Kindergartners will begin next year having mastered the sounds that letters make, and some are reading, she said. Teachers expect next year's first- and second-graders to be better prepared, and therefore able to learn to read more proficiently.
Teachers say their main concern about the new reading program is that this year's second- graders missed the phonics they needed.
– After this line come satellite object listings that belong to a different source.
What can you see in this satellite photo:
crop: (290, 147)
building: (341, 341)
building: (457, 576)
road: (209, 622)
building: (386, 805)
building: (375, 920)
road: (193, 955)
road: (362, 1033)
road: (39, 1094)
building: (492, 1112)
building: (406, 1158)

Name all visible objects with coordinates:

Teachers began the year using first-grade materials and probably won't be able to finish the second-grade readers by the end of the year.
"We went back a little bit to move forward," said Simon-Matthews.
Now, a change in math
Principals and administrators are also concerned that if a school board plan to buy new math textbooks for kindergarten through eighth grade is approved, elementary school teachers may feel overwhelmed by having to introduce two programs in two years.
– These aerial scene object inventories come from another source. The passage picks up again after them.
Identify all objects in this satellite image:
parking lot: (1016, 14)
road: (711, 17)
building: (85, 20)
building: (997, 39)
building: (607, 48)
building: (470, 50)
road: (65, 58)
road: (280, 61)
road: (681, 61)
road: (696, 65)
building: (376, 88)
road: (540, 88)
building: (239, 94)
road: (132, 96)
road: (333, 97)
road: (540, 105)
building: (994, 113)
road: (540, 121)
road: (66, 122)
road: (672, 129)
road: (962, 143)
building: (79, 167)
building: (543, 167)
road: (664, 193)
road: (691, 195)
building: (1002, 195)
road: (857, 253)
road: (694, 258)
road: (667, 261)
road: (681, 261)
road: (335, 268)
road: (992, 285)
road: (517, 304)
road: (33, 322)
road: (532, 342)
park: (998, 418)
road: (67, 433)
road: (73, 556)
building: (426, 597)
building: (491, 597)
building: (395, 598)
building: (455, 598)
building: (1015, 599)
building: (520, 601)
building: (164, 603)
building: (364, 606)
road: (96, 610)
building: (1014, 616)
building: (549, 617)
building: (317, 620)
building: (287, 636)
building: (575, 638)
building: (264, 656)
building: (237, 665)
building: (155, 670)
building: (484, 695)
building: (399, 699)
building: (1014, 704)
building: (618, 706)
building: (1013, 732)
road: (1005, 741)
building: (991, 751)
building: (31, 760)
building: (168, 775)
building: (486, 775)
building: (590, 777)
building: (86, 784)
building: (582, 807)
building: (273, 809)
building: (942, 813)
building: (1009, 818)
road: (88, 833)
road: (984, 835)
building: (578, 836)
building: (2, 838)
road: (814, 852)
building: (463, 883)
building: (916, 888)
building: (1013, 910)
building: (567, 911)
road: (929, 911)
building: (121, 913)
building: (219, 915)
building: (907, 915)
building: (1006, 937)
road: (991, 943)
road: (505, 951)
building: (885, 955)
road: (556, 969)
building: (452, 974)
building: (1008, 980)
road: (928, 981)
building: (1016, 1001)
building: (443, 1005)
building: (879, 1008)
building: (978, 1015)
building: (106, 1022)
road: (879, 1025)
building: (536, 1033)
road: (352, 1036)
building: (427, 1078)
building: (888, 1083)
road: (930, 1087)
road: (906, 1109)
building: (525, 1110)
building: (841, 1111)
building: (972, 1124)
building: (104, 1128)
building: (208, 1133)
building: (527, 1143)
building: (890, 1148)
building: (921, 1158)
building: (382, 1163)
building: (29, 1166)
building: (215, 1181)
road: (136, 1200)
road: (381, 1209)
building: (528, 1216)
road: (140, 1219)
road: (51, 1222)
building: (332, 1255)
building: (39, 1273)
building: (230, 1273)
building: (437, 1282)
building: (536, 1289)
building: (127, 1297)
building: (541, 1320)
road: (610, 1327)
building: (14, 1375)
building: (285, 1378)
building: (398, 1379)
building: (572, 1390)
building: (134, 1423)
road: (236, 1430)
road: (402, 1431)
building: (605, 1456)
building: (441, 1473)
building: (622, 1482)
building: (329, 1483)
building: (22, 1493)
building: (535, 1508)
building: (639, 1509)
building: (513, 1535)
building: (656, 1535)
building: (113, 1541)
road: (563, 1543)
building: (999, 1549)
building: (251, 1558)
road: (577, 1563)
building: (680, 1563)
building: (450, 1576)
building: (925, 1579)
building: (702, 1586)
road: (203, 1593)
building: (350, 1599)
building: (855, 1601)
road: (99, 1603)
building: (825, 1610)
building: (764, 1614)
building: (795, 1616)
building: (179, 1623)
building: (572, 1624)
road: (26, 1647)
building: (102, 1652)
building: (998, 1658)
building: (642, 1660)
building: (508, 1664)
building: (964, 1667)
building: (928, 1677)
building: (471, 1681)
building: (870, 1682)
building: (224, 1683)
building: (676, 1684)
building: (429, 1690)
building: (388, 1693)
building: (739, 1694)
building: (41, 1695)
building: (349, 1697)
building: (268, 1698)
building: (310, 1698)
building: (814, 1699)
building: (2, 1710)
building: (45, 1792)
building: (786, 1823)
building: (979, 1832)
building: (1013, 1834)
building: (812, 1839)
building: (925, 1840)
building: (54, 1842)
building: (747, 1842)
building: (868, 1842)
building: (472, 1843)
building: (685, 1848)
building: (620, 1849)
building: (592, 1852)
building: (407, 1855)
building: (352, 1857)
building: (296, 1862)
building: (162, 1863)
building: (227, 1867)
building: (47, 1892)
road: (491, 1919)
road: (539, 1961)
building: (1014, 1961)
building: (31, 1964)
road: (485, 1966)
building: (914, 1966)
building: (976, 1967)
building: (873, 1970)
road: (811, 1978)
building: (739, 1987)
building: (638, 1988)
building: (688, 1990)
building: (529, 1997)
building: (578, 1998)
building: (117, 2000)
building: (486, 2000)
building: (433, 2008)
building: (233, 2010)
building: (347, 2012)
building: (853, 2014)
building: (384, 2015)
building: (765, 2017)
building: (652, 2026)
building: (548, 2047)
Some administrators have argued that the school system ought to put more emphasis on reading and give teachers another year to become proficient in teaching phonics before moving ahead with math.
In the city's 19 lowest-performing schools, the math textbook changes will be delayed to continue the focus on reading, says Betty Morgan, chief academic officer.
The remaining elementary teachers will be trained this summer.
"We have some dismal math scores," she said. "We cannot afford to wait."
She believes teachers may be worried now but will be able to handle the change.
Morgan says the success of the Open Court and Houghton Mifflin series will not only produce better readers, but give teachers more confidence in their teaching skills.
Simon-Matthews at Ashburton and Mass-Soltz at King teach very different groups of students, but the two have seen similar results.
Ashburton's pupils come from a middle-class neighborhood, while 87 percent of the King pupils qualify for free or reduced-price meals.
Simon-Matthews' second-graders were squirming in their seats and barely able to concentrate in October. While some were reading easily, others could read only haltingly or barely at all.
Last week, the class was able to hold a conversation about bravery, discussing what it meant to stand up for yourself or for others. Most children could write several coherent sentences expressing their views, using words as sophisticated as "betrayed."
Measuring improvement
Simon-Matthews believes the program has allowed her to give her top students work that stretches them -- giving her the time to work with the children who need more help.
Mass-Soltz said she used to dread weekly spelling tests because students usually performed so poorly. Now, the tests she posts have 100s written across the top.
Last year, children at King Elementary ended first grade reading eight months behind, or on the same level the average student reads in October of the first grade, according to standardized test scores. But Mass-Soltz believes only four of her 20 children this year are struggling to read.
Part of the teachers' enthusiasm is based on their belief that the school system, having spent so much money on textbooks, will stick to its promise to keep the reading program in place for five years. That gives teachers, who are weary of constant change, a reason to commit themselves to the new approach.
Principals said Open Court and the Houghton Mifflin series have produced results, although they are most enthusiastic about the changes they have seen in the early grades with Open Court.
At Bentalou Elementary School, where Houghton Mifflin is being used, Principal Mary Ann Winterling says her third-, fourth- and fifth-grade teachers "are seeing progress, but we are not seeing as much progress as Open Court."
"I am extremely pleased," she says. The children in kindergarten through second grade "aren't reading on grade level, but they are moving toward it faster."